--- PROVIDED TEXT ---

Drive out to Echo Point; pay their rip off parking fees; visit the tourist info marketing extravaganza; go with all the Orientals and photograph the 3 Sisters – see pictures. Have an exotic lunch in the park and then drive around the cliff edge. Find some stunning look outs with much better views, free parking and pleasant places to sit and have a picnic. Brings back home the age old adage “The best things in life are free”. Awesome views.

Meanwhile some useless information. Why are the Blue Mountains blue?

The mountains and valleys are smothered in a blue haze that is produced by an effect called Rayleigh Scattering – named after Lord Raleigh an English physicist. It’s explanation of the blue haze is that the suns rays fall on dust particles and moisture in the air and so produce the colour blue. Well that’s all well and good but why aren’t all mountains blue? Apparently in the Blue Mountains, the abundance of eucalyptus trees mean there are also droplets of oil, and this, apparently intensifies the effect. Hence the name, the Blue Mountains.

 

ImageAfter visiting the many vantage points we set off back. Call in at the food court in the Mall to pick up something for dinner.

--- SOURCE DATA ---

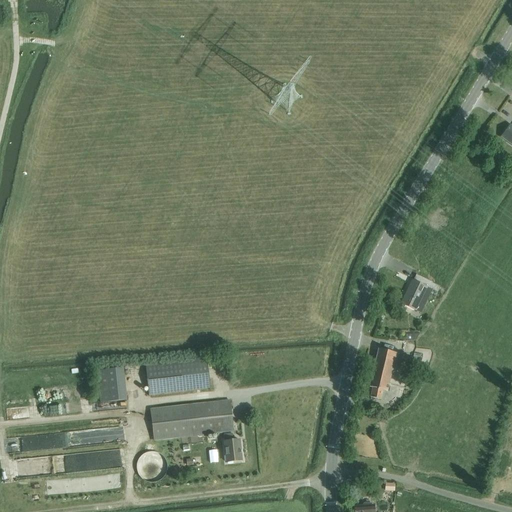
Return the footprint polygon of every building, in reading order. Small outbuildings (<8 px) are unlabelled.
[(511,145),(511,126),(510,125),(501,137),(511,145)] [(433,284),(421,278),(418,283),(413,281),(401,304),(415,311),(426,287),(437,293),(440,287),(433,284)] [(387,392),(396,353),(379,349),(370,387),(372,388),(370,398),(381,400),(383,391),(387,392)] [(413,357),(403,355),(400,364),(402,364),(401,368),(417,372),(418,367),(411,365),(413,357)] [(149,396),(210,389),(207,359),(146,366),(149,396)] [(123,368),(97,371),(101,403),(127,400),(123,368)] [(227,463),(242,461),(239,440),(233,441),(232,434),(230,434),(230,432),(233,432),(230,401),(151,410),(154,441),(224,433),(225,442),(224,442),(227,463)] [(172,469),(173,467),(172,463),(171,461),(169,458),(166,456),(164,455),(161,454),(158,454),(156,455),(154,456),(152,457),(150,459),(148,461),(147,464),(147,467),(147,469),(148,472),(149,474),(151,476),(154,478),(157,479),(159,480),(162,480),(164,479),(166,478),(168,476),(170,474),(172,472),(172,469)] [(385,492),(395,492),(395,484),(385,483),(385,492)] [(370,511),(370,506),(370,504),(368,503),(365,503),(363,505),(363,507),(355,507),(354,511),(370,511)]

---

EXERCISE AIM:
From the text about the Blue Mountains, repeat everything from "The mountains and" down to "the Blue Mountains." word for word.

ANSWER TO THIS PROBLEM:
The mountains and valleys are smothered in a blue haze that is produced by an effect called Rayleigh Scattering – named after Lord Raleigh an English physicist. It’s explanation of the blue haze is that the suns rays fall on dust particles and moisture in the air and so produce the colour blue. Well that’s all well and good but why aren’t all mountains blue? Apparently in the Blue Mountains, the abundance of eucalyptus trees mean there are also droplets of oil, and this, apparently intensifies the effect. Hence the name, the Blue Mountains.